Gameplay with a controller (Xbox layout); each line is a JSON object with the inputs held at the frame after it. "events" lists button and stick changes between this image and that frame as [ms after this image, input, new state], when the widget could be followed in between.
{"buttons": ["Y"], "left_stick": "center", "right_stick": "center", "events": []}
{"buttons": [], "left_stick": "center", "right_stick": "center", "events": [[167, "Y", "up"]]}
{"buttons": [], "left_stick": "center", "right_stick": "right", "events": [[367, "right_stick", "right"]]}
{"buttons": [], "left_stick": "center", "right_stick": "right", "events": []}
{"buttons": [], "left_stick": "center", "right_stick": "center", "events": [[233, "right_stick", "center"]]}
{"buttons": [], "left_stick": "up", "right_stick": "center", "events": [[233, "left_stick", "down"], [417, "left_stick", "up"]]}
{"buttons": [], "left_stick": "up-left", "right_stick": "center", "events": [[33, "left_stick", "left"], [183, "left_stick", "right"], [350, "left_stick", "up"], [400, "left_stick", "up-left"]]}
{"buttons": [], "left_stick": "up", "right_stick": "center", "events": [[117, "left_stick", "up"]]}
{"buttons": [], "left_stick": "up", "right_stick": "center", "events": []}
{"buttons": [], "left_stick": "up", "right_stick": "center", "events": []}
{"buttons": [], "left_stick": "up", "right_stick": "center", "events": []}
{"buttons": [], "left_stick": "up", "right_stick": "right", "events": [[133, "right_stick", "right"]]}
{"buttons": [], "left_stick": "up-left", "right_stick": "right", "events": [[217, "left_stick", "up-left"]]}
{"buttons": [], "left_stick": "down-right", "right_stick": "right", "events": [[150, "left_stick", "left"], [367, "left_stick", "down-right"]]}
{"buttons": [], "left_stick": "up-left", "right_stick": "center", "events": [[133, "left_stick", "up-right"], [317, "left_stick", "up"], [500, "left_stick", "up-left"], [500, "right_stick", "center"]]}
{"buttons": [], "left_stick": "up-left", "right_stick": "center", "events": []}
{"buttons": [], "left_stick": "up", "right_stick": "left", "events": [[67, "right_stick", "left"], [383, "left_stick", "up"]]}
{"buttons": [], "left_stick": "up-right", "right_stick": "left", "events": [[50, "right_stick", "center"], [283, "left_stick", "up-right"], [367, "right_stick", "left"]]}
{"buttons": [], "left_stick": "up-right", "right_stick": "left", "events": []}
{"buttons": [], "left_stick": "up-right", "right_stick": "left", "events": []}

Work task:
Every line above should be written out again exactly as it stands.

Reply to the task:
Gameplay with a controller (Xbox layout); each line is a JSON object with the inputs held at the frame after it. "events" lists button and stick changes between this image and that frame as [ms after this image, input, new state], when the widget could be followed in between.
{"buttons": ["Y"], "left_stick": "center", "right_stick": "center", "events": []}
{"buttons": [], "left_stick": "center", "right_stick": "center", "events": [[167, "Y", "up"]]}
{"buttons": [], "left_stick": "center", "right_stick": "right", "events": [[367, "right_stick", "right"]]}
{"buttons": [], "left_stick": "center", "right_stick": "right", "events": []}
{"buttons": [], "left_stick": "center", "right_stick": "center", "events": [[233, "right_stick", "center"]]}
{"buttons": [], "left_stick": "up", "right_stick": "center", "events": [[233, "left_stick", "down"], [417, "left_stick", "up"]]}
{"buttons": [], "left_stick": "up-left", "right_stick": "center", "events": [[33, "left_stick", "left"], [183, "left_stick", "right"], [350, "left_stick", "up"], [400, "left_stick", "up-left"]]}
{"buttons": [], "left_stick": "up", "right_stick": "center", "events": [[117, "left_stick", "up"]]}
{"buttons": [], "left_stick": "up", "right_stick": "center", "events": []}
{"buttons": [], "left_stick": "up", "right_stick": "center", "events": []}
{"buttons": [], "left_stick": "up", "right_stick": "center", "events": []}
{"buttons": [], "left_stick": "up", "right_stick": "right", "events": [[133, "right_stick", "right"]]}
{"buttons": [], "left_stick": "up-left", "right_stick": "right", "events": [[217, "left_stick", "up-left"]]}
{"buttons": [], "left_stick": "down-right", "right_stick": "right", "events": [[150, "left_stick", "left"], [367, "left_stick", "down-right"]]}
{"buttons": [], "left_stick": "up-left", "right_stick": "center", "events": [[133, "left_stick", "up-right"], [317, "left_stick", "up"], [500, "left_stick", "up-left"], [500, "right_stick", "center"]]}
{"buttons": [], "left_stick": "up-left", "right_stick": "center", "events": []}
{"buttons": [], "left_stick": "up", "right_stick": "left", "events": [[67, "right_stick", "left"], [383, "left_stick", "up"]]}
{"buttons": [], "left_stick": "up-right", "right_stick": "left", "events": [[50, "right_stick", "center"], [283, "left_stick", "up-right"], [367, "right_stick", "left"]]}
{"buttons": [], "left_stick": "up-right", "right_stick": "left", "events": []}
{"buttons": [], "left_stick": "up-right", "right_stick": "left", "events": []}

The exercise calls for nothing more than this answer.